Home interior image sequences
□ □ □

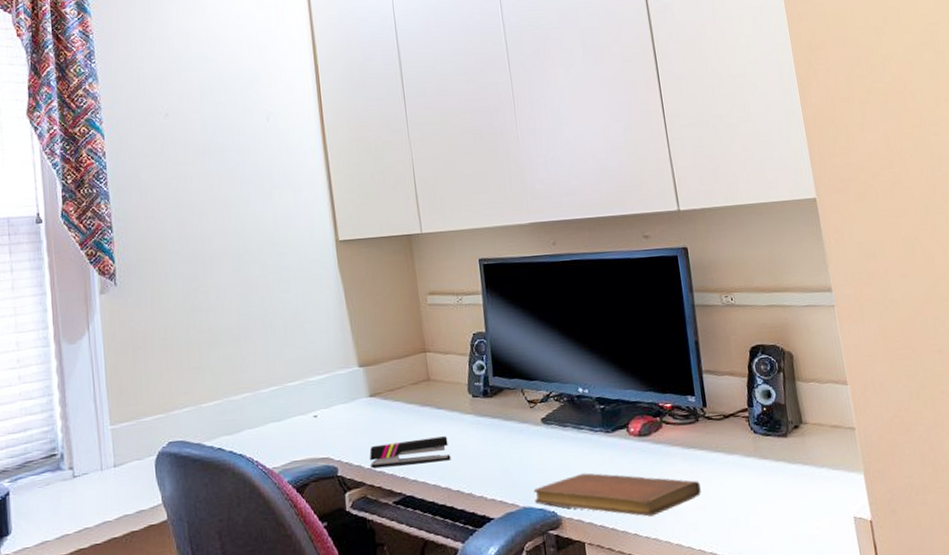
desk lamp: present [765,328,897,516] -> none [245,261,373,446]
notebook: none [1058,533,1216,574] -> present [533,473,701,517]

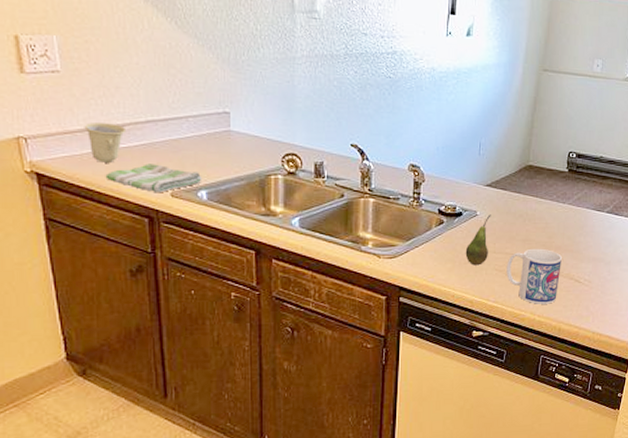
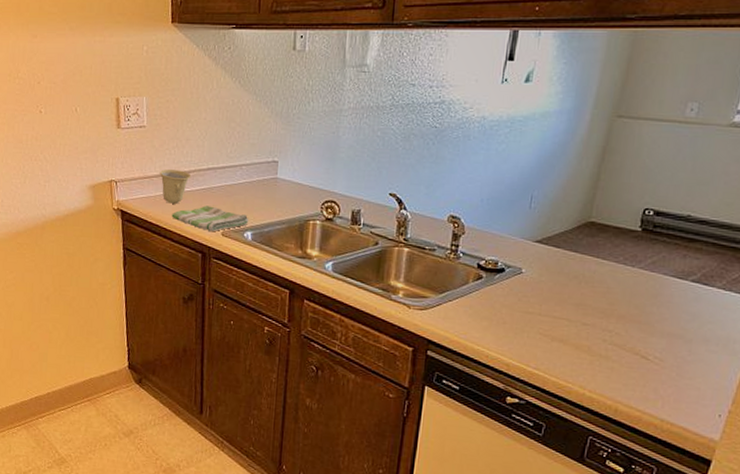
fruit: present [465,214,491,266] -> none [504,273,539,327]
mug: present [506,248,562,304] -> none [552,314,625,380]

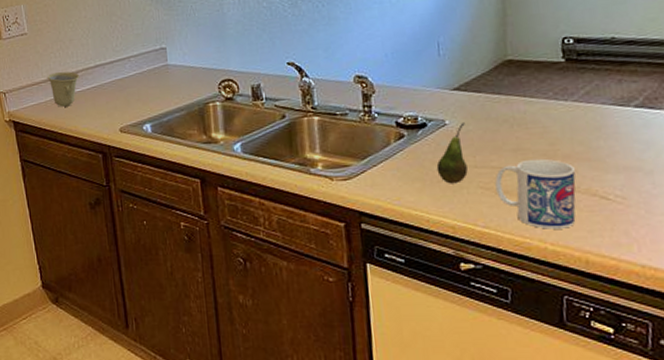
dish towel: present [171,205,249,232] -> none [65,103,146,130]
fruit: none [504,273,539,327] -> present [436,122,468,184]
mug: none [552,314,625,380] -> present [495,158,576,229]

□ □ □

# Description of the task
A verbatim copy of every record above is required, with all pictures omitted.

# Response
desk lamp: present [765,328,897,516] -> none [245,261,373,446]
notebook: none [1058,533,1216,574] -> present [533,473,701,517]

fruit: present [465,214,491,266] -> none [504,273,539,327]
mug: present [506,248,562,304] -> none [552,314,625,380]

dish towel: present [171,205,249,232] -> none [65,103,146,130]
fruit: none [504,273,539,327] -> present [436,122,468,184]
mug: none [552,314,625,380] -> present [495,158,576,229]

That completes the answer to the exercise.